New Northwest Telehealth service shortlisted for third prestigious award
A COVID-secure telehealth service which ensures people take their medicines correctly has been shortlisted for a third prestigious national award.
PAMAN – which bring community pharmacy into people’s homes – is thought to be the world’s first remote medicines management service.
It was developed by the Stockport-based Medication Support Company in collaboration with Liverpool City Council.
Of those using PAMAN, 97% now take their medicines correctly, compared to the national average of 55% – improving safety, health outcomes and wellbeing.
The internet-based service also generates significant savings for health and care services. If implemented across England, it could save tax payers more than £100m every year.
This latest accolade sees PAMAN shortlisted in the Health Service Journal’s Patient Safety Awards, in the ‘Best Use of Technology in Patient Safety’ category.
Norman Niven, a community pharmacist, established the Medication Support Company in 2019 after spending over 35 years developing services which make taking medicines safer.
Norman Niven, a former director of BUPA Care Services, said:
Research shows that only 55% of patients take their medicines as prescribed.
It is, without doubt, the biggest single threat to ensuring a sustainable health and care service for people, not just in the UK, but globally.
The cost to the UK of patients not taking their medicines is estimated to be around £3billion every year. In the United States, it’s $600billion!
However, the biggest losers are patients themselves who have poorer health outcomes with increased morbidity and mortality.
PAMAN is the first technology-supported service to tackle this problem, by bringing community pharmacy into people’s homes, at the touch of a button, to ensure medicines are taken correctly.
People who use the service say it gives them independence and makes them feel safer. It can make a real difference to their lives.”

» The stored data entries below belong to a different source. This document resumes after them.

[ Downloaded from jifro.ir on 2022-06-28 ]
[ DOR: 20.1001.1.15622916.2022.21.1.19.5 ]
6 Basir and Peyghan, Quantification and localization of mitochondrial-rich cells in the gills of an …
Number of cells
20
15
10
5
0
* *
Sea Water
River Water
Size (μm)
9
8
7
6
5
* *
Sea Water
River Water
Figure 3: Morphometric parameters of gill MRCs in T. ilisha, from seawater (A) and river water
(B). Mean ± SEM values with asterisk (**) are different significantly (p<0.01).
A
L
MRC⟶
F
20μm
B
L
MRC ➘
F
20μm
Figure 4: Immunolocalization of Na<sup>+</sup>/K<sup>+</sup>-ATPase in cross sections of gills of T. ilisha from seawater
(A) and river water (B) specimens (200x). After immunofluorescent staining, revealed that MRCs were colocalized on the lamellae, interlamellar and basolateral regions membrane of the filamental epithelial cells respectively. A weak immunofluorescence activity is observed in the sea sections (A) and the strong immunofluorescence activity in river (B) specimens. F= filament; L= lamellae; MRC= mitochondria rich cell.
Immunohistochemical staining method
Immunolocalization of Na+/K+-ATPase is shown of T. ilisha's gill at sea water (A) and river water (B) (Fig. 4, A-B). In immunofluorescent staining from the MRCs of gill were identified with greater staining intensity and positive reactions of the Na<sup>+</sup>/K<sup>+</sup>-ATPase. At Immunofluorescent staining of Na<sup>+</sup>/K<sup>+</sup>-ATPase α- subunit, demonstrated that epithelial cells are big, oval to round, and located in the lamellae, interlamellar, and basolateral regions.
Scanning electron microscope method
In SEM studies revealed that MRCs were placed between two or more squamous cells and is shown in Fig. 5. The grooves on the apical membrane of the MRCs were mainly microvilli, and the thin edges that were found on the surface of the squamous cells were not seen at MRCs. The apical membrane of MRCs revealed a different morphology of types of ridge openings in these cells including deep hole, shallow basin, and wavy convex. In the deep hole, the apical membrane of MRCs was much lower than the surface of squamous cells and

Ann Williams, Liverpool City Council’s commissioning and contract manager, said:
“Being shortlisted for a third award in just a few months recognises the hard work put into creating such an innovative and workable solution to improving medicines management and patient safety.
The service has helped us make significant and sustainable savings – around £345,000 in the last year. But more important, it has made a huge difference to people’s quality of life by giving them more independence. We have had so many positive comments from service users and their families about PAMAN. They like the contact with real people who always call on time and who are qualified to answer the questions they would ask in a pharmacy.”
Brownlow Health, which runs six Liverpool practices, has been working with the Medication Support Company for two years.
Denise Wilson, advanced nurse practitioner/nurse partner, said:
“PAMAN has been a fantastic support for our housebound and vulnerable patients.
“The service not only improves patient safety and compliance but importantly helps patients retain their independence. During COVID, PAMAN’s additional welfare calls have been invaluable; patients love that they can have a chat with the call monitors. It’s been a huge help to us at the practice and I can’t praise the service highly enough.”
Paul and his wife Muriel were referred to the PAMAN service by social services because it was felt they would benefit from extra support to take their medicines.
They receive a call at the same time every morning from one of the team’s trained pharmacy technicians who provides help and support around all of the medication issues they have.
Paul, 68, a grandfather-of-eight, said:
“It’s like having a community pharmacist visit every day. If we have any questions or problems, they get resolved straight away, which is such a relief and stops us worrying or wondering what to do.
The service is first-class and gives us such peace of mind. It’s made a real difference to our quality of life. We also look forward to hearing from the team and chatting to them every day.”